BEGIN

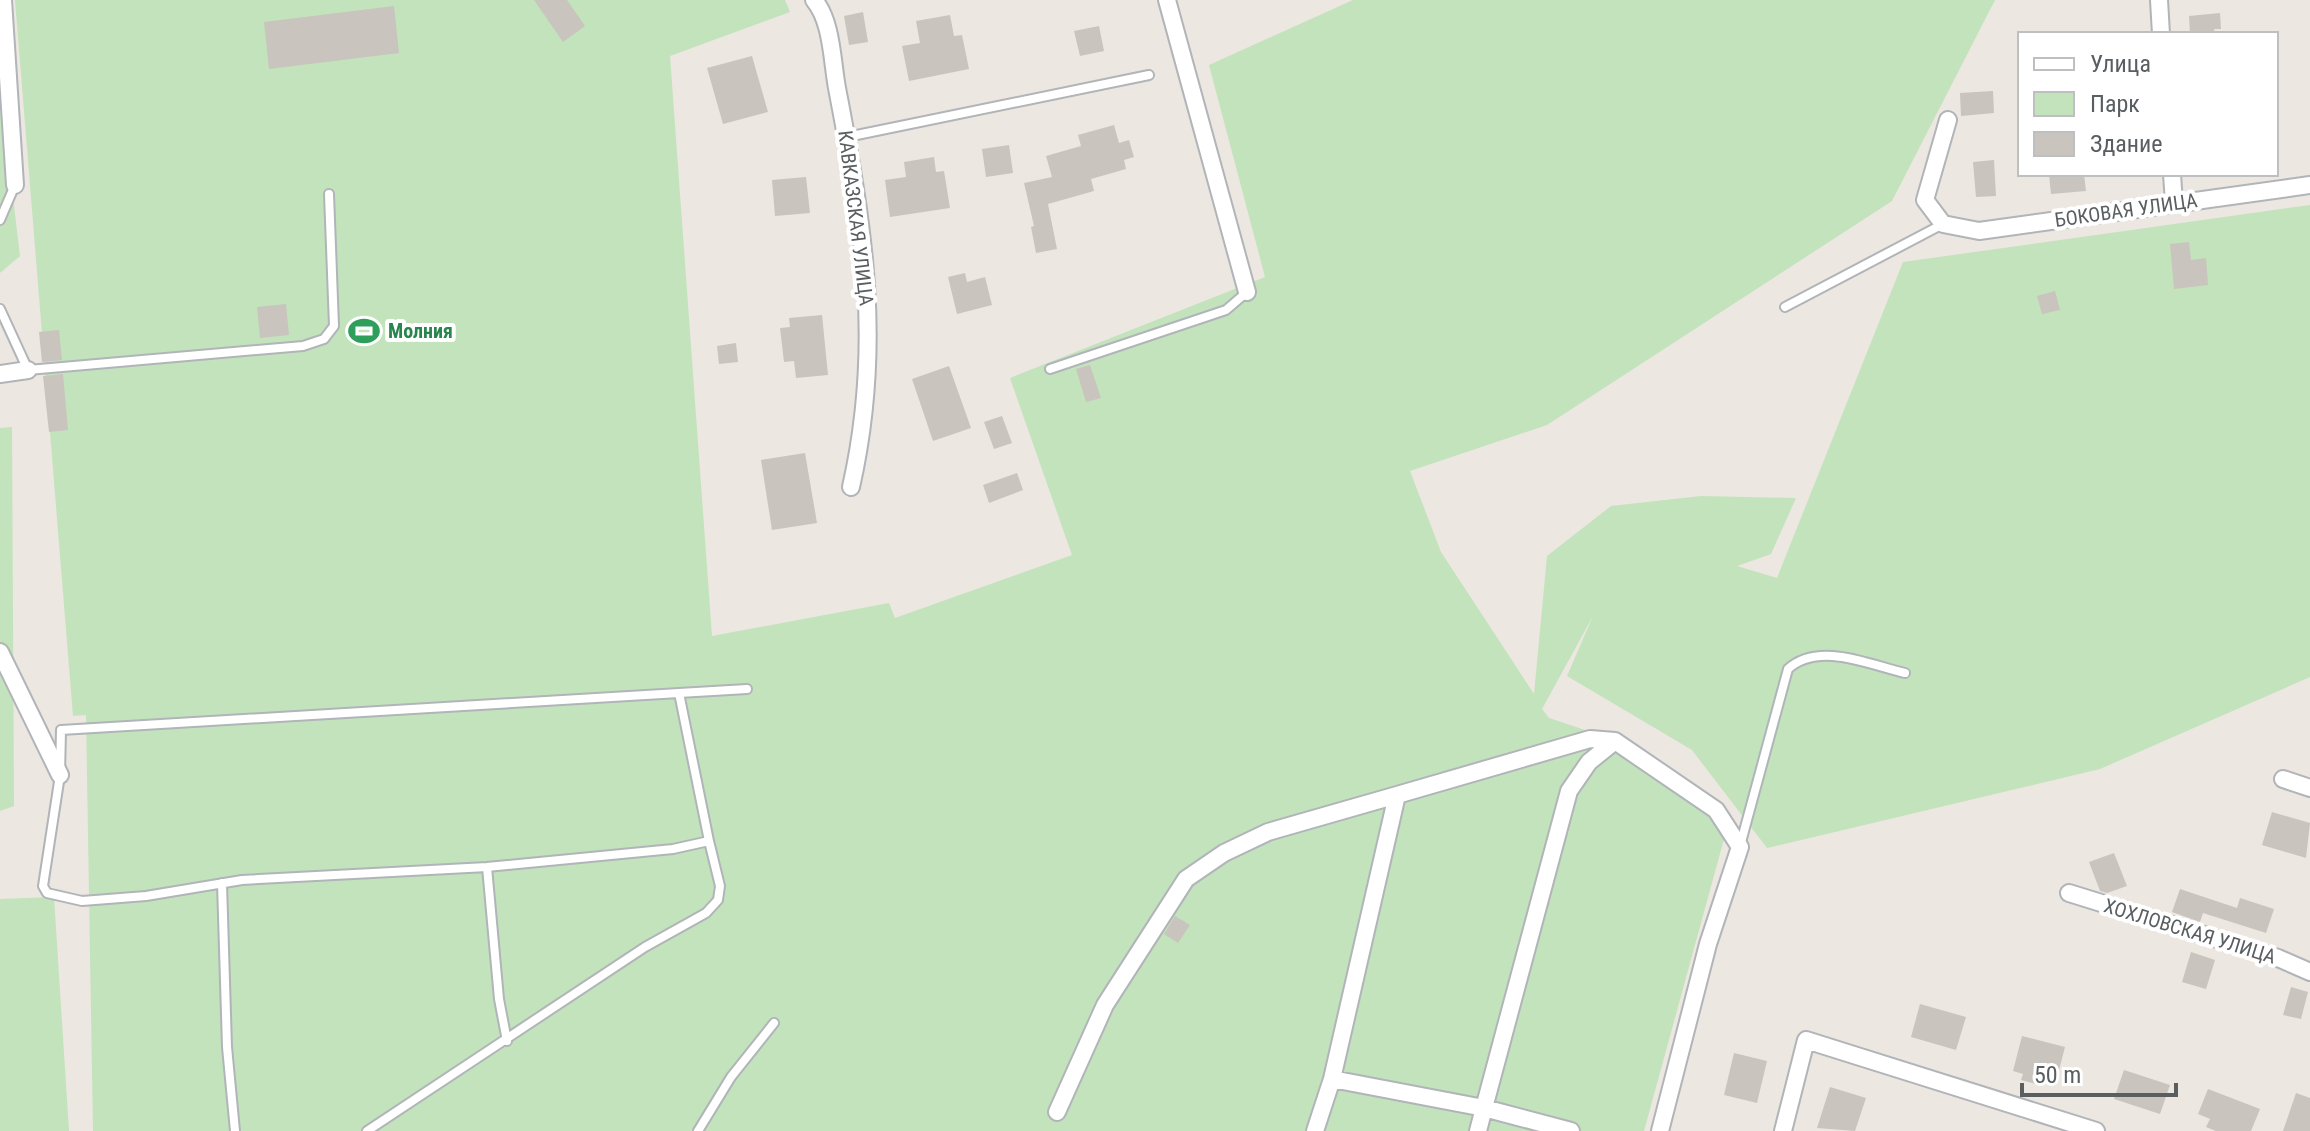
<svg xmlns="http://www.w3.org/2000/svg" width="2310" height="1131" font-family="'Roboto Condensed',sans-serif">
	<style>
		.green { fill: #c2e3bc }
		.building { fill: #c9c4be }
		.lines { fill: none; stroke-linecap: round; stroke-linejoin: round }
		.service-casing { stroke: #b1b4b8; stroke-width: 12 }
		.minor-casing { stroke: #b1b4b8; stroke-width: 20 }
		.service { stroke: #fff; stroke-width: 8 }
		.minor { stroke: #fff; stroke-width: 16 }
		.labels { text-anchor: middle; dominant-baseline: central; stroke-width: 8; stroke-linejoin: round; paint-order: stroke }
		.street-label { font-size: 20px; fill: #595e61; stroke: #fff }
		.leisure-label { font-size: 20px; font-weight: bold; fill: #27864d; stroke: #fff; text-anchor: start }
	</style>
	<rect width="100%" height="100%" fill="#ece7e0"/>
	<path class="green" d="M15,0H785L790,12L670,56L712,636L889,603L895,618L1072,555L1010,378L1265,277L1209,65L1353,0H1995L1892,201L1547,425L1410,471L1441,552L1534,694L1547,556L1611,506L1701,496L1796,498L1771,554L1737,566L1777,578L1903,262L2310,205V677L2100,769L1767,848L1692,750L1567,676L1593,616L1542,709L1549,718L1606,737L1727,828L1644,1131H93L86,715L73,716Z
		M0,89L20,256L0,273Z
		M12,427L14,806L0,811V428Z
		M54,897L69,1131H0V899Z"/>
	<path class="building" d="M534,0H567L585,26L563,42Z
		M394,6L399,53L269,69L264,22Z
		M863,12L868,42L849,45L844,16Z
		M2220,13L2221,29H2214L2215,34H2190L2189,16Z
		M950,15L954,36L962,35L969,69L909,81L902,46L920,43L916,21Z
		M1099,26L1104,51L1080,56L1074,31Z
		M752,56L768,112L723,124L707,68Z
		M1993,91L1994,113L1961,116L1960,93Z
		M1114,125L1119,143L1129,140L1134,157L1124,160L1126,169L1091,179L1094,191L1048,204L1057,249L1036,253L1031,227L1034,226L1024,183L1052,177L1046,156L1081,146L1078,135Z
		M1009,145L1013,173L986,177L982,149Z
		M934,157L936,172L944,171L950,208L890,217L885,180L906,177L904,162Z
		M1994,160L1996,196L1976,197L1973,162Z
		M2049,174H2084L2086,191L2051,194Z
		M806,177L810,213L775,216L772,180Z
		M2189,242L2191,260L2206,258L2208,285L2174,289L2170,244Z
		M965,273L967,282L985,277L992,305L957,314L948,277Z
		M2055,291L2060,310L2042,314L2037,296Z
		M286,304L289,335L260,338L257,307Z
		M822,315L828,375L796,378L794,361L784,362L780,328L790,327L789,318Z
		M59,330L62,360L42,362L39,332Z
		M736,343L738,362L719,364L717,346Z
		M1090,365L1101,398L1086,402L1076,369Z
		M949,366L971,428L933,441L912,379Z
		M63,374L68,430L49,432L43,376Z
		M1002,416L1012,443L994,449L984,422Z
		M805,453L817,523L772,530L761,460Z
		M1017,473L1023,490L989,503L983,485Z
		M2272,812L2310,823L2306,858L2262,845Z
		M2114,853L2127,886L2107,893L2100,891L2089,862Z
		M2180,889L2237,908L2240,898L2274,909L2266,933L2203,913L2200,922L2172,912Z
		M1175,916L1190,925L1178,943L1164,934Z
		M2191,952L2215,960L2206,989L2182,982Z
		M2291,987L2308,992L2301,1019L2283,1015Z
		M1920,1004L1966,1017L1956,1050L1911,1037Z
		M2022,1036L2065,1047L2056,1082L2041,1078L2040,1085L2021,1080L2023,1074L2013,1071Z
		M1734,1053L1767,1061L1757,1103L1724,1095Z
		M2124,1070L2170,1085L2160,1114L2114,1099Z
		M1830,1087L1866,1098L1855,1131L1817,1128Z
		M2208,1089L2260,1109L2251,1131H2216L2206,1127L2210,1119L2198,1114Z
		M2296,1093L2310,1098V1131H2283Z"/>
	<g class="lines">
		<defs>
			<path id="service" d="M847,137L1149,75
				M0,220L15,185
				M1785,307L1943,224
				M0,309L28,370L303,346L324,339L334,326L329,194
				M1050,369L1226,310L1247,292
				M679,693L709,841L673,849L487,867L242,880L146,896L82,901L47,893L43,886L60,775L61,730Z
				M679,693L747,689
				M1740,846L1788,669C1819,641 1870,665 1905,673
				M487,867L499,999L507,1041
				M222,883L227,1047L235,1131
				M367,1131L645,947L706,913L718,900L720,886L709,841
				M698,1131L731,1077L774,1023"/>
			<path id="minor" d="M3,0L15,185
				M814,0C832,21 832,61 837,88C864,228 883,346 851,487
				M1167,0L1247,292
				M2159,0L2161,34
				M1948,120L1925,200L1943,224L1979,231L2310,185
				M2172,174L2174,203
				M0,374L28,370
				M0,652L60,775
				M2283,779L2310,788
				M1397,795L1590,739L1615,741L1716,810L1740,847L1708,944L1660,1131
				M2069,893L2278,958L2310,972
				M1332,1079L1484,1108L1569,791L1589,762L1615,741
				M1057,1112L1105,1005L1186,879L1224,853L1268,832L1397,795L1332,1079L1315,1131
				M1478,1131L1484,1108L1571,1131
				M1783,1131L1806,1040L2096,1131"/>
		</defs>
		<use href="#service" class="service-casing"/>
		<use href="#minor" class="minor-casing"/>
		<use href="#service" class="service"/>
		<use href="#minor" class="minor"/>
	</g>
	<defs>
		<symbol id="stadium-bare" viewBox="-9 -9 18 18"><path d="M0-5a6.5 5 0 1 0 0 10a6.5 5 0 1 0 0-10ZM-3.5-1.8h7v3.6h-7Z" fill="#2e9e5b" stroke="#fff" stroke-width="2.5" paint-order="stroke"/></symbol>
	</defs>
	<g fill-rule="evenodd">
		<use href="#stadium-bare" x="342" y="309" width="44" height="44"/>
	</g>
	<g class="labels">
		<g class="street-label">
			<text transform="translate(2126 210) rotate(-8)">БОКОВАЯ УЛИЦА</text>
			<text transform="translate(856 218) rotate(83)">КАВКАЗСКАЯ УЛИЦА</text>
			<text transform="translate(2190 931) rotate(17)">ХОХЛОВСКАЯ УЛИЦА</text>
		</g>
		<g class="leisure-label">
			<text x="388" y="331">Молния</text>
		</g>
	</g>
	<rect x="2018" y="32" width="260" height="144" fill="#ffffff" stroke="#bdbfc0" stroke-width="2"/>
	<rect x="2034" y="58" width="40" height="12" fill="#ffffff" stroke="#bdbfc0" stroke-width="2"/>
	<text x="2090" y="72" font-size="24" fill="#595e61">Улица</text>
	<rect x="2034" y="92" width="40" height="24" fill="#c2e3bc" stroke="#bdbfc0" stroke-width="2"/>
	<text x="2090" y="112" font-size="24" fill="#595e61">Парк</text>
	<rect x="2034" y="132" width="40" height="24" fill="#c9c4be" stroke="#bdbfc0" stroke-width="2"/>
	<text x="2090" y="152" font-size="24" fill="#595e61">Здание</text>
	<path d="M2022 1083v12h154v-12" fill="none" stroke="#595e61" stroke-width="4"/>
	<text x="2034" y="1083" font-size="24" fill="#595e61" stroke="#ffffff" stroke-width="6" paint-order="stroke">50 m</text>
</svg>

END

**WHAT NEEDS TO BE DONE**
Copy every line of the listing above exactly. Leave each picture out.

**TASK ANSWER**
<svg xmlns="http://www.w3.org/2000/svg" width="2310" height="1131" font-family="'Roboto Condensed',sans-serif">
	<style>
		.green { fill: #c2e3bc }
		.building { fill: #c9c4be }
		.lines { fill: none; stroke-linecap: round; stroke-linejoin: round }
		.service-casing { stroke: #b1b4b8; stroke-width: 12 }
		.minor-casing { stroke: #b1b4b8; stroke-width: 20 }
		.service { stroke: #fff; stroke-width: 8 }
		.minor { stroke: #fff; stroke-width: 16 }
		.labels { text-anchor: middle; dominant-baseline: central; stroke-width: 8; stroke-linejoin: round; paint-order: stroke }
		.street-label { font-size: 20px; fill: #595e61; stroke: #fff }
		.leisure-label { font-size: 20px; font-weight: bold; fill: #27864d; stroke: #fff; text-anchor: start }
	</style>
	<rect width="100%" height="100%" fill="#ece7e0"/>
	<path class="green" d="M15,0H785L790,12L670,56L712,636L889,603L895,618L1072,555L1010,378L1265,277L1209,65L1353,0H1995L1892,201L1547,425L1410,471L1441,552L1534,694L1547,556L1611,506L1701,496L1796,498L1771,554L1737,566L1777,578L1903,262L2310,205V677L2100,769L1767,848L1692,750L1567,676L1593,616L1542,709L1549,718L1606,737L1727,828L1644,1131H93L86,715L73,716Z
		M0,89L20,256L0,273Z
		M12,427L14,806L0,811V428Z
		M54,897L69,1131H0V899Z"/>
	<path class="building" d="M534,0H567L585,26L563,42Z
		M394,6L399,53L269,69L264,22Z
		M863,12L868,42L849,45L844,16Z
		M2220,13L2221,29H2214L2215,34H2190L2189,16Z
		M950,15L954,36L962,35L969,69L909,81L902,46L920,43L916,21Z
		M1099,26L1104,51L1080,56L1074,31Z
		M752,56L768,112L723,124L707,68Z
		M1993,91L1994,113L1961,116L1960,93Z
		M1114,125L1119,143L1129,140L1134,157L1124,160L1126,169L1091,179L1094,191L1048,204L1057,249L1036,253L1031,227L1034,226L1024,183L1052,177L1046,156L1081,146L1078,135Z
		M1009,145L1013,173L986,177L982,149Z
		M934,157L936,172L944,171L950,208L890,217L885,180L906,177L904,162Z
		M1994,160L1996,196L1976,197L1973,162Z
		M2049,174H2084L2086,191L2051,194Z
		M806,177L810,213L775,216L772,180Z
		M2189,242L2191,260L2206,258L2208,285L2174,289L2170,244Z
		M965,273L967,282L985,277L992,305L957,314L948,277Z
		M2055,291L2060,310L2042,314L2037,296Z
		M286,304L289,335L260,338L257,307Z
		M822,315L828,375L796,378L794,361L784,362L780,328L790,327L789,318Z
		M59,330L62,360L42,362L39,332Z
		M736,343L738,362L719,364L717,346Z
		M1090,365L1101,398L1086,402L1076,369Z
		M949,366L971,428L933,441L912,379Z
		M63,374L68,430L49,432L43,376Z
		M1002,416L1012,443L994,449L984,422Z
		M805,453L817,523L772,530L761,460Z
		M1017,473L1023,490L989,503L983,485Z
		M2272,812L2310,823L2306,858L2262,845Z
		M2114,853L2127,886L2107,893L2100,891L2089,862Z
		M2180,889L2237,908L2240,898L2274,909L2266,933L2203,913L2200,922L2172,912Z
		M1175,916L1190,925L1178,943L1164,934Z
		M2191,952L2215,960L2206,989L2182,982Z
		M2291,987L2308,992L2301,1019L2283,1015Z
		M1920,1004L1966,1017L1956,1050L1911,1037Z
		M2022,1036L2065,1047L2056,1082L2041,1078L2040,1085L2021,1080L2023,1074L2013,1071Z
		M1734,1053L1767,1061L1757,1103L1724,1095Z
		M2124,1070L2170,1085L2160,1114L2114,1099Z
		M1830,1087L1866,1098L1855,1131L1817,1128Z
		M2208,1089L2260,1109L2251,1131H2216L2206,1127L2210,1119L2198,1114Z
		M2296,1093L2310,1098V1131H2283Z"/>
	<g class="lines">
		<defs>
			<path id="service" d="M847,137L1149,75
				M0,220L15,185
				M1785,307L1943,224
				M0,309L28,370L303,346L324,339L334,326L329,194
				M1050,369L1226,310L1247,292
				M679,693L709,841L673,849L487,867L242,880L146,896L82,901L47,893L43,886L60,775L61,730Z
				M679,693L747,689
				M1740,846L1788,669C1819,641 1870,665 1905,673
				M487,867L499,999L507,1041
				M222,883L227,1047L235,1131
				M367,1131L645,947L706,913L718,900L720,886L709,841
				M698,1131L731,1077L774,1023"/>
			<path id="minor" d="M3,0L15,185
				M814,0C832,21 832,61 837,88C864,228 883,346 851,487
				M1167,0L1247,292
				M2159,0L2161,34
				M1948,120L1925,200L1943,224L1979,231L2310,185
				M2172,174L2174,203
				M0,374L28,370
				M0,652L60,775
				M2283,779L2310,788
				M1397,795L1590,739L1615,741L1716,810L1740,847L1708,944L1660,1131
				M2069,893L2278,958L2310,972
				M1332,1079L1484,1108L1569,791L1589,762L1615,741
				M1057,1112L1105,1005L1186,879L1224,853L1268,832L1397,795L1332,1079L1315,1131
				M1478,1131L1484,1108L1571,1131
				M1783,1131L1806,1040L2096,1131"/>
		</defs>
		<use href="#service" class="service-casing"/>
		<use href="#minor" class="minor-casing"/>
		<use href="#service" class="service"/>
		<use href="#minor" class="minor"/>
	</g>
	<defs>
		<symbol id="stadium-bare" viewBox="-9 -9 18 18"><path d="M0-5a6.5 5 0 1 0 0 10a6.5 5 0 1 0 0-10ZM-3.5-1.8h7v3.6h-7Z" fill="#2e9e5b" stroke="#fff" stroke-width="2.5" paint-order="stroke"/></symbol>
	</defs>
	<g fill-rule="evenodd">
		<use href="#stadium-bare" x="342" y="309" width="44" height="44"/>
	</g>
	<g class="labels">
		<g class="street-label">
			<text transform="translate(2126 210) rotate(-8)">БОКОВАЯ УЛИЦА</text>
			<text transform="translate(856 218) rotate(83)">КАВКАЗСКАЯ УЛИЦА</text>
			<text transform="translate(2190 931) rotate(17)">ХОХЛОВСКАЯ УЛИЦА</text>
		</g>
		<g class="leisure-label">
			<text x="388" y="331">Молния</text>
		</g>
	</g>
	<rect x="2018" y="32" width="260" height="144" fill="#ffffff" stroke="#bdbfc0" stroke-width="2"/>
	<rect x="2034" y="58" width="40" height="12" fill="#ffffff" stroke="#bdbfc0" stroke-width="2"/>
	<text x="2090" y="72" font-size="24" fill="#595e61">Улица</text>
	<rect x="2034" y="92" width="40" height="24" fill="#c2e3bc" stroke="#bdbfc0" stroke-width="2"/>
	<text x="2090" y="112" font-size="24" fill="#595e61">Парк</text>
	<rect x="2034" y="132" width="40" height="24" fill="#c9c4be" stroke="#bdbfc0" stroke-width="2"/>
	<text x="2090" y="152" font-size="24" fill="#595e61">Здание</text>
	<path d="M2022 1083v12h154v-12" fill="none" stroke="#595e61" stroke-width="4"/>
	<text x="2034" y="1083" font-size="24" fill="#595e61" stroke="#ffffff" stroke-width="6" paint-order="stroke">50 m</text>
</svg>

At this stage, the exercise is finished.